今日は注目されていた一つの事件の判決がでました。妊婦さんが、出産後に出血多量で亡くなってしまった事件です。
この妊婦さんは、不幸にも前置胎盤という合併症に、癒着胎盤を合併していた極めてまれな状態で、胎盤を剥離するときに大出血してしまいました。

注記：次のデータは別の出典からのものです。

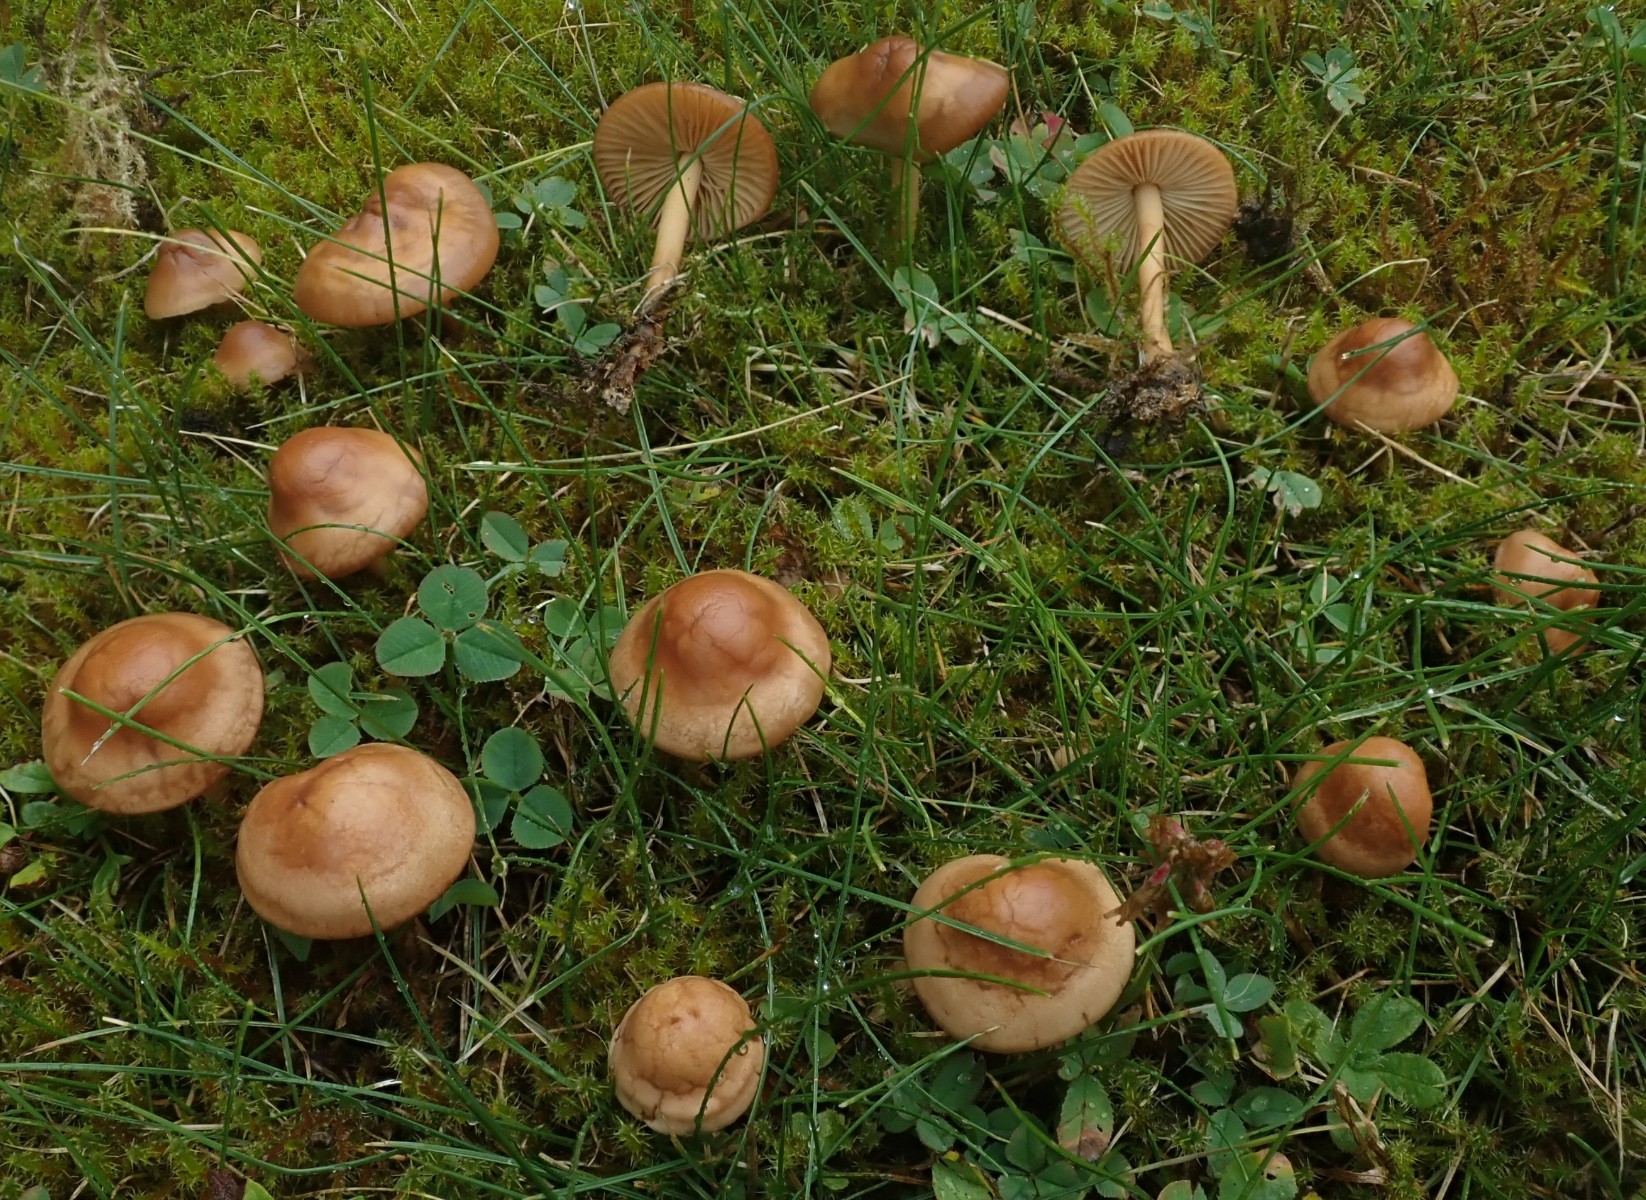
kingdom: Fungi
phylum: Basidiomycota
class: Agaricomycetes
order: Agaricales
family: Marasmiaceae
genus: Marasmius
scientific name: Marasmius oreades
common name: elledans-bruskhat
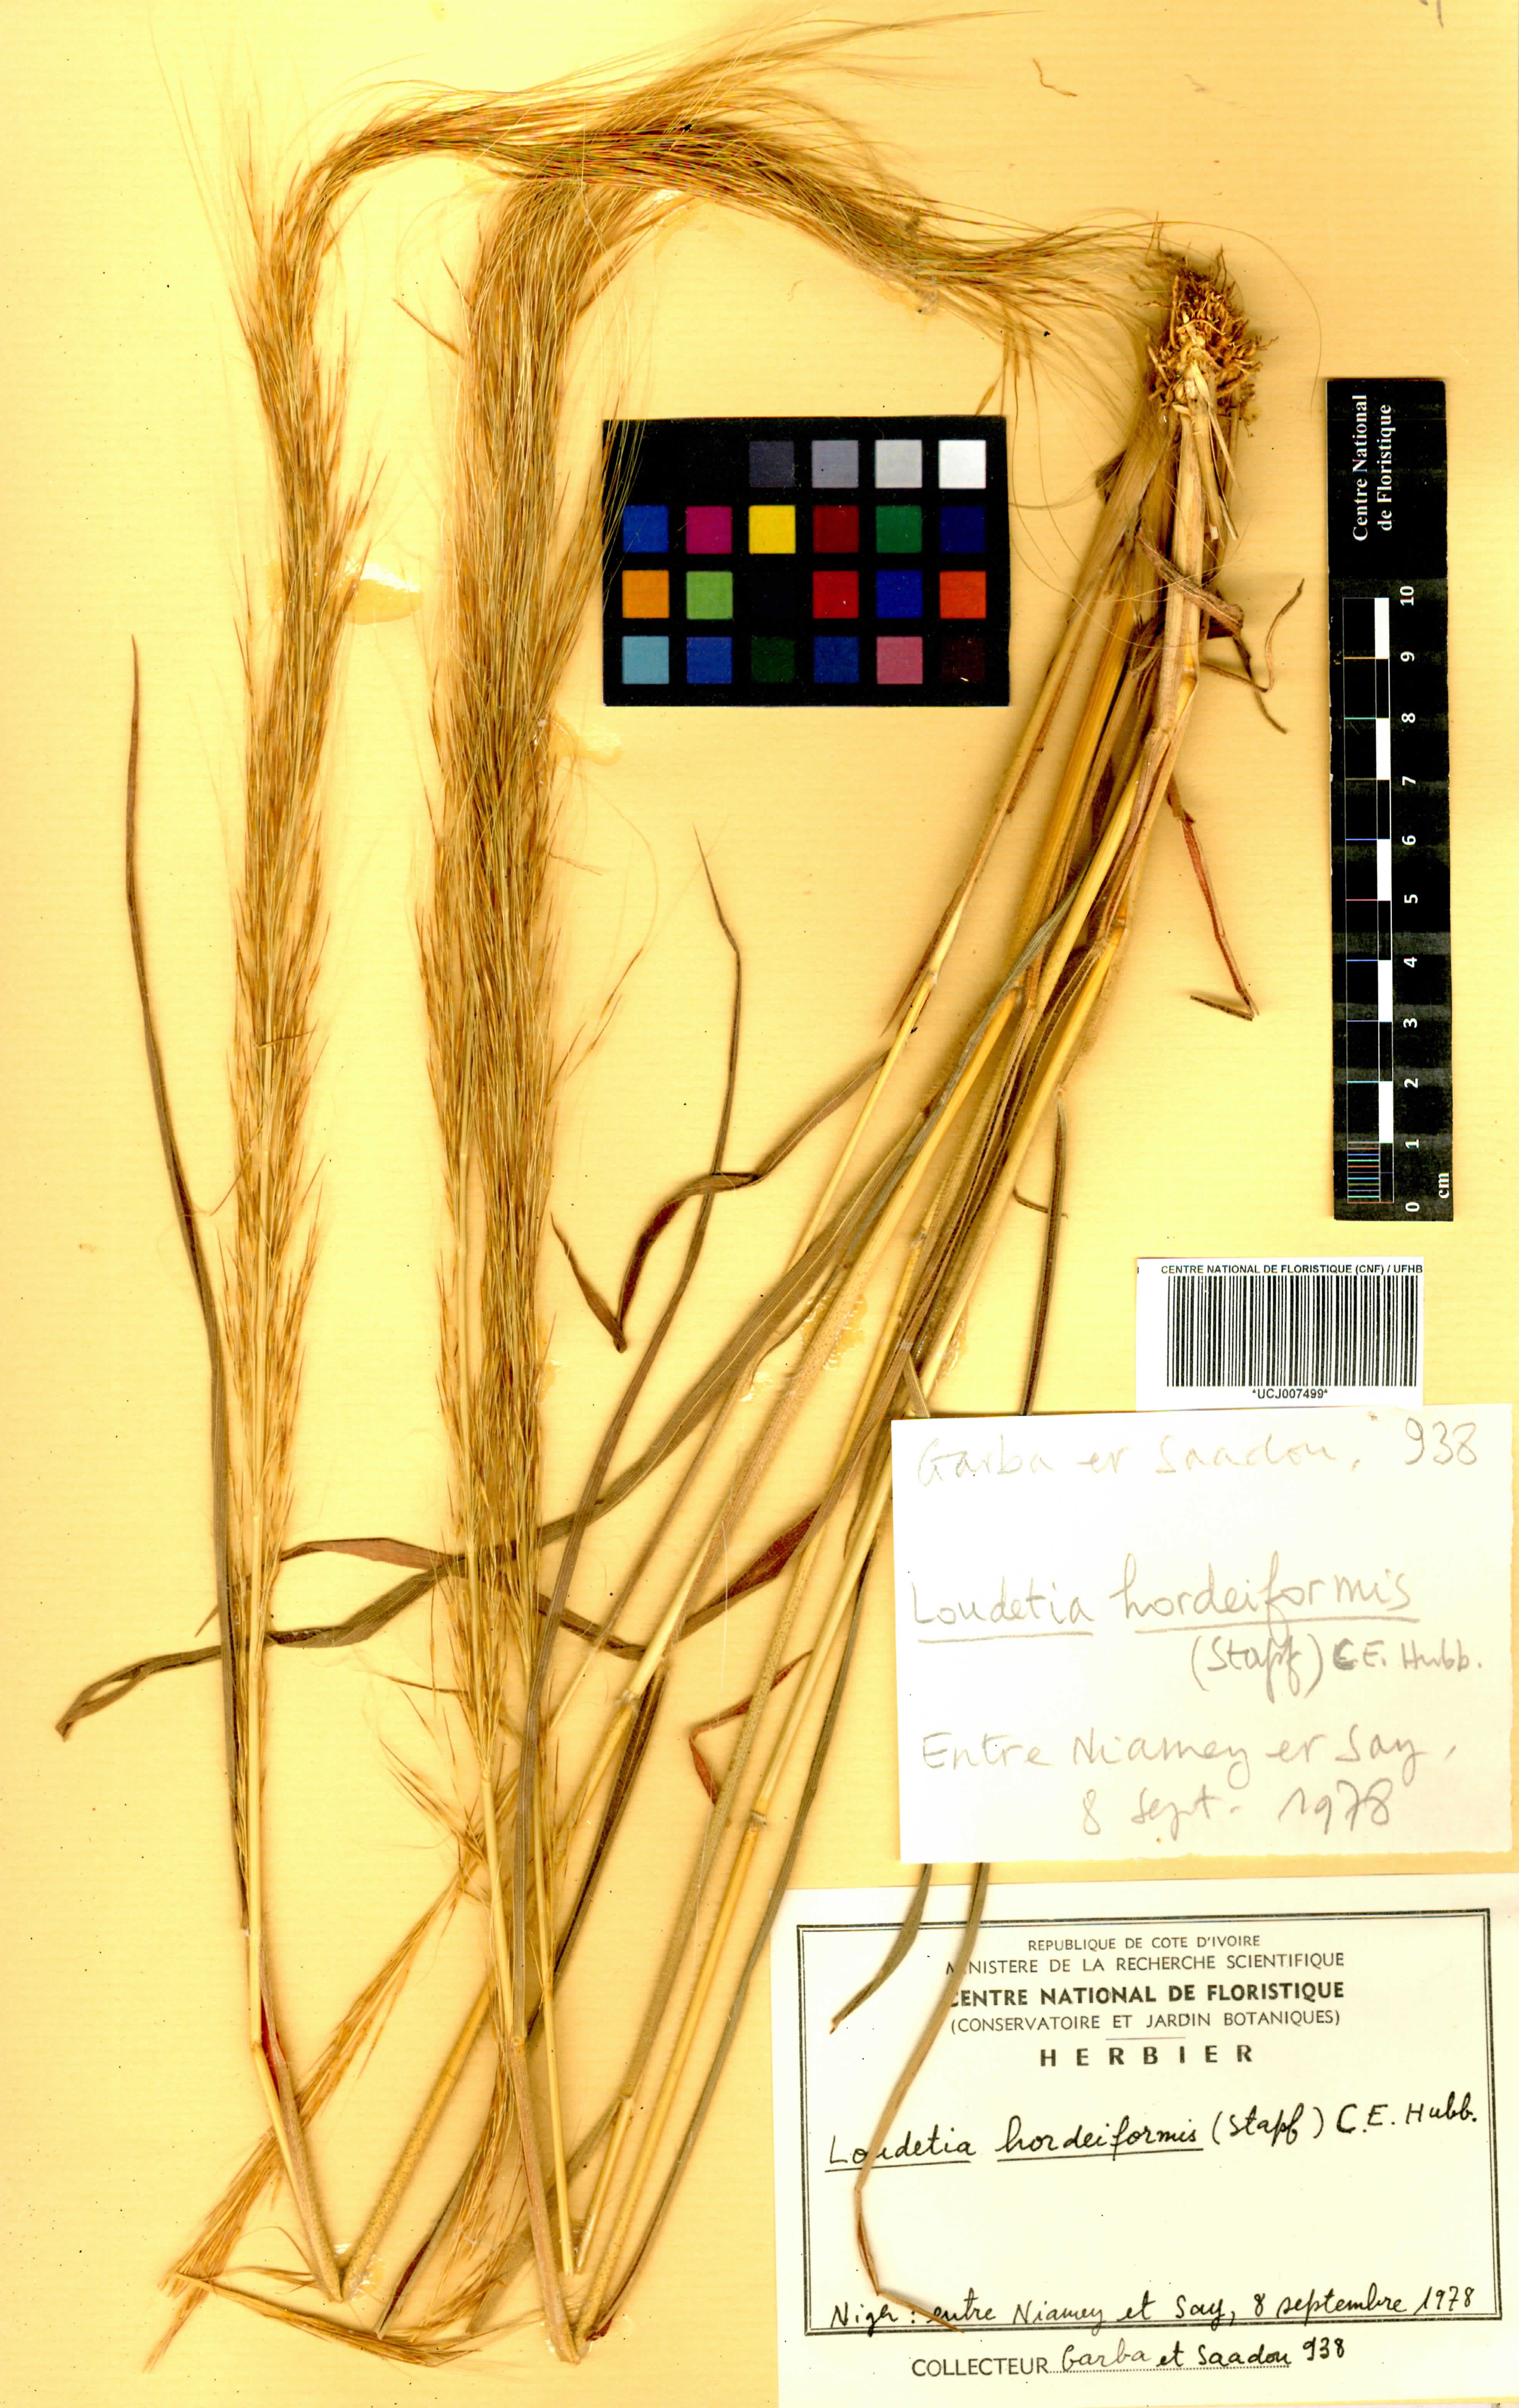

医師が逮捕されるというニュースは僕もかなりショックを受けました。
状況を調べると、医療ミスと言われることがあったのかと疑問に思えました。逮捕というのは証拠隠滅や逃亡の恐れがあるときに執行されるものだと思うのですが、このときすでにカルテも保全されておおり、逮捕の不当性が指摘されました。
子宮をすぐに取ってしまえば助かったなどと検察は主張していましたが、子宮を安易に摘出することは医学の世界ではないのです。
胎盤剥離を完遂することで止血が期待されるので、それでも出血続けば子宮の摘出に移るというのが、産科医の常識であったことから今回の無罪判決は当然ではあると思います。
ただ遺族の方の気持ちになると、安全なはずの出産で亡くなってしまった事を受け入れられないことは十分理解できます。
加藤医師は謝っていますが、これは自分のミスを認めているのではなく、医師として全力を尽くしたが、残念な結果になって申し訳ないという気持ちからでしょう。こういう感情は普通の医師であれば持っているものです。